Prompt: Extract each line in the records that contains the word "beberapa".

Data:

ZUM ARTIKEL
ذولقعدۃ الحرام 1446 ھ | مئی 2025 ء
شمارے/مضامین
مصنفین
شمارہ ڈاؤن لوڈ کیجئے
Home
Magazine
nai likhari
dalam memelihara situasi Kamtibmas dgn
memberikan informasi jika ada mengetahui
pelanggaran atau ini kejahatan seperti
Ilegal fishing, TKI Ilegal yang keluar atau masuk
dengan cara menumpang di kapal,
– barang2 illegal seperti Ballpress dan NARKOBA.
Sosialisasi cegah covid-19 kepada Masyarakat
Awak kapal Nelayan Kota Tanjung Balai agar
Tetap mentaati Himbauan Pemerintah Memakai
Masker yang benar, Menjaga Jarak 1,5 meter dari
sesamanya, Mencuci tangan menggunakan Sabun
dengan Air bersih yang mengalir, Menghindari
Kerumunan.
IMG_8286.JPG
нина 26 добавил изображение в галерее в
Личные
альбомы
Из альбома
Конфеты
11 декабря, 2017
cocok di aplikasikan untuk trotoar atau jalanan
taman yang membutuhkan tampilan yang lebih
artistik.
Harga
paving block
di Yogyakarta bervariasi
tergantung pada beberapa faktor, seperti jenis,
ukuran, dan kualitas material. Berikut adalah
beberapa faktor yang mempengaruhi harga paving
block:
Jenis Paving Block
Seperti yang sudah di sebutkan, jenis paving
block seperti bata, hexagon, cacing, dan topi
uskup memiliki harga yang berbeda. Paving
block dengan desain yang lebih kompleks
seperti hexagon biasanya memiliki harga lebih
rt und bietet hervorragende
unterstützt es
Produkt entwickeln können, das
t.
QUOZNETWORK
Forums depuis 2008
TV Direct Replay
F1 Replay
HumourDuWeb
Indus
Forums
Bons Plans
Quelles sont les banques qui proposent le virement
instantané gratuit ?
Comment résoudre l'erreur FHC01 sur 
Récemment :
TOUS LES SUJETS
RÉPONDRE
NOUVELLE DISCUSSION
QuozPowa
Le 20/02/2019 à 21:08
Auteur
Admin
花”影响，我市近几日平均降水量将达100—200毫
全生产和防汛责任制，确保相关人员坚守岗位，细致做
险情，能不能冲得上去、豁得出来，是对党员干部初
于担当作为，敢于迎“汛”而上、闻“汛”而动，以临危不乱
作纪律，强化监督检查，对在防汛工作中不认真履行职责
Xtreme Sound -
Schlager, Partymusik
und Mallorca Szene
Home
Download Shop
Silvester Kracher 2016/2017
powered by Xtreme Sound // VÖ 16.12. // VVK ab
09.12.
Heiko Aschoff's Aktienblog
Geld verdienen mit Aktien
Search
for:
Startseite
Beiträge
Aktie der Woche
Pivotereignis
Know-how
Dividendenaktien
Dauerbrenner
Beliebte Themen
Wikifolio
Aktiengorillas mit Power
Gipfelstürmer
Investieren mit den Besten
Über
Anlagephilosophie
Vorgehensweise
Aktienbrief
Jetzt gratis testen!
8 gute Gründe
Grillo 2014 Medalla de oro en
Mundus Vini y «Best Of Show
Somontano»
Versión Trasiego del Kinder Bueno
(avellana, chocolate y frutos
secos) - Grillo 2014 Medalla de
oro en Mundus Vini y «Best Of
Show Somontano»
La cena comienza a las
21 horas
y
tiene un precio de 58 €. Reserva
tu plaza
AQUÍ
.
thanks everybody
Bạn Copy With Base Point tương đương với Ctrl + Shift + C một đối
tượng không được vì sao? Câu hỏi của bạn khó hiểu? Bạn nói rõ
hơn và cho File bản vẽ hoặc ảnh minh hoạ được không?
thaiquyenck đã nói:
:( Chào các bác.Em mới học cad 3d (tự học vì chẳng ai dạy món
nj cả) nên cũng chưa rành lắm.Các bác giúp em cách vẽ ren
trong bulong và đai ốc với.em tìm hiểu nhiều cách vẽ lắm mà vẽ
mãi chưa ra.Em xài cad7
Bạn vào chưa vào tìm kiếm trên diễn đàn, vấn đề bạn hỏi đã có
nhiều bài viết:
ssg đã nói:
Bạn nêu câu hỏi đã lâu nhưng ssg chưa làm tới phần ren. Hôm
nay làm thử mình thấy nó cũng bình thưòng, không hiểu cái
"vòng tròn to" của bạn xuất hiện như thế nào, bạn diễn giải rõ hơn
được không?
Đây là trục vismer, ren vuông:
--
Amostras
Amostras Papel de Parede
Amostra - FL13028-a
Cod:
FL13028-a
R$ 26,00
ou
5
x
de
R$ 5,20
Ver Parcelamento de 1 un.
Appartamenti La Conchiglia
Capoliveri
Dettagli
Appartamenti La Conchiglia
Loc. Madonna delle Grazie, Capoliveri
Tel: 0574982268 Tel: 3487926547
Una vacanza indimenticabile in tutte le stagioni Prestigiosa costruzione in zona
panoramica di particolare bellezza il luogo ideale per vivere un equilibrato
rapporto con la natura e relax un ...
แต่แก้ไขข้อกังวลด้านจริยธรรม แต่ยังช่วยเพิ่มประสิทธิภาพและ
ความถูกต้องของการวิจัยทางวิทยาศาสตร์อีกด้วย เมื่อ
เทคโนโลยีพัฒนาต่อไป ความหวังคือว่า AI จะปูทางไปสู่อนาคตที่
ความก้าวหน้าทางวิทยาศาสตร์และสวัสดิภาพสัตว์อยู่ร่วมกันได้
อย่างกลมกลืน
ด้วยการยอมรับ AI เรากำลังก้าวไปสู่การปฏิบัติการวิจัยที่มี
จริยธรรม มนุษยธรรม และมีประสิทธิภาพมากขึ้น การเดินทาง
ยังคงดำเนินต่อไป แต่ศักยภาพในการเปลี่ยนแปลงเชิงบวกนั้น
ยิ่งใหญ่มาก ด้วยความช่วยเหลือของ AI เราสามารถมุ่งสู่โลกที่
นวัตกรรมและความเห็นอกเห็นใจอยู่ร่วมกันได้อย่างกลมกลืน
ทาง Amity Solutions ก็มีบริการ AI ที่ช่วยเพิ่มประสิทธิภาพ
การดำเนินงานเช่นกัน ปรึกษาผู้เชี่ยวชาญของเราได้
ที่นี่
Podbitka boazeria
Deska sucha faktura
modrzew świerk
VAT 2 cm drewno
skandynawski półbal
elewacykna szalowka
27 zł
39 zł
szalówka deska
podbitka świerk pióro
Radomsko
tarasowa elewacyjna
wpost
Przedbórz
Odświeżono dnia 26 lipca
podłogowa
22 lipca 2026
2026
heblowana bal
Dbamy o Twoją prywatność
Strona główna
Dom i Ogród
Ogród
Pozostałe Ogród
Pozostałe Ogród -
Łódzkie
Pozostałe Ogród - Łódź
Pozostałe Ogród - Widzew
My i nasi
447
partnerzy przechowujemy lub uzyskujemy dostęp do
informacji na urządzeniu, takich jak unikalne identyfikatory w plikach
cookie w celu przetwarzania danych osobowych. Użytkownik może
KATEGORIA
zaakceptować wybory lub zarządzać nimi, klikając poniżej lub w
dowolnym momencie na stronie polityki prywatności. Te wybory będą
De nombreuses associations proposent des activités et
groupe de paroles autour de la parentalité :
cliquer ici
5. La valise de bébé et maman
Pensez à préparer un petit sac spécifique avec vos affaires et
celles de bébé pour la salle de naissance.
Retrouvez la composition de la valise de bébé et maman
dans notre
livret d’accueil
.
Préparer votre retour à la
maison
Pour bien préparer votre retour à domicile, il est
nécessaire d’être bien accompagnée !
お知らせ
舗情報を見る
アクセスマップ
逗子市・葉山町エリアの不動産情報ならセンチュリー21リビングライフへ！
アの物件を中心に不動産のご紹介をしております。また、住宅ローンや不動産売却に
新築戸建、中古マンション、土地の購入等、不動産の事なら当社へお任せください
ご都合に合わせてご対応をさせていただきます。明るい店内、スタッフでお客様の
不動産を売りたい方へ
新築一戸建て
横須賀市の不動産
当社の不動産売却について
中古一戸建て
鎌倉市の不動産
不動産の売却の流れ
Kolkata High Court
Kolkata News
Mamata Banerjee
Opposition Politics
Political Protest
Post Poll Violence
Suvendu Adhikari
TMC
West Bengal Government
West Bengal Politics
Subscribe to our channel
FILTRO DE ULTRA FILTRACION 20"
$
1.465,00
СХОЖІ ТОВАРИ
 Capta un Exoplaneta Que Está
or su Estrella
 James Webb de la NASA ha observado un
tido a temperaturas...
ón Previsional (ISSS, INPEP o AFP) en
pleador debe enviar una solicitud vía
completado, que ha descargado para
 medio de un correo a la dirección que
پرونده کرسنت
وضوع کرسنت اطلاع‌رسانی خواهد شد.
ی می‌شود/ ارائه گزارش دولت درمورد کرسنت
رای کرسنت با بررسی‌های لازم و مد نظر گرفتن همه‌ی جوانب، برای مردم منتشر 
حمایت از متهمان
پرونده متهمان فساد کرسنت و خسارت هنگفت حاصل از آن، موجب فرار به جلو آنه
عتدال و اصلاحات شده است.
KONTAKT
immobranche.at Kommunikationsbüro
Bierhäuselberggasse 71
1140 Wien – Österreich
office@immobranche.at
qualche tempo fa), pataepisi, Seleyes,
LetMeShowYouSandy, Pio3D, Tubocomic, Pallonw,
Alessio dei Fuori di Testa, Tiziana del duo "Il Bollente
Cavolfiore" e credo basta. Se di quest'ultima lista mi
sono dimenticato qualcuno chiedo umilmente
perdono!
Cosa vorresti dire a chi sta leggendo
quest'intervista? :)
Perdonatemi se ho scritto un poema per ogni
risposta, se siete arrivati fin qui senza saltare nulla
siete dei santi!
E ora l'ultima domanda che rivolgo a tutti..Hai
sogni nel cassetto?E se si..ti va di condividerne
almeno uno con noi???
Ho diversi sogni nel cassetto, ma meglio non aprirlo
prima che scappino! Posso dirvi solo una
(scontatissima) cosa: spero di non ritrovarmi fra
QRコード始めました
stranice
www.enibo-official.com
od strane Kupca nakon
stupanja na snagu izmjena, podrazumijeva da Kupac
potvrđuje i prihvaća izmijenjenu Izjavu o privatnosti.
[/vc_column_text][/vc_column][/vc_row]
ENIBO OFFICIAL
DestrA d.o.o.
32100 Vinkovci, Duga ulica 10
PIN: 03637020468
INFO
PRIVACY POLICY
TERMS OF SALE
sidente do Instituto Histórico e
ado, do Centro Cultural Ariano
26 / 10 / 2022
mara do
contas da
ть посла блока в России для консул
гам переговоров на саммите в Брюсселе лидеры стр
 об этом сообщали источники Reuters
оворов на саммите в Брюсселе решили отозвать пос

Result of this task:
tergantung pada beberapa faktor, seperti jenis,
beberapa faktor yang mempengaruhi harga paving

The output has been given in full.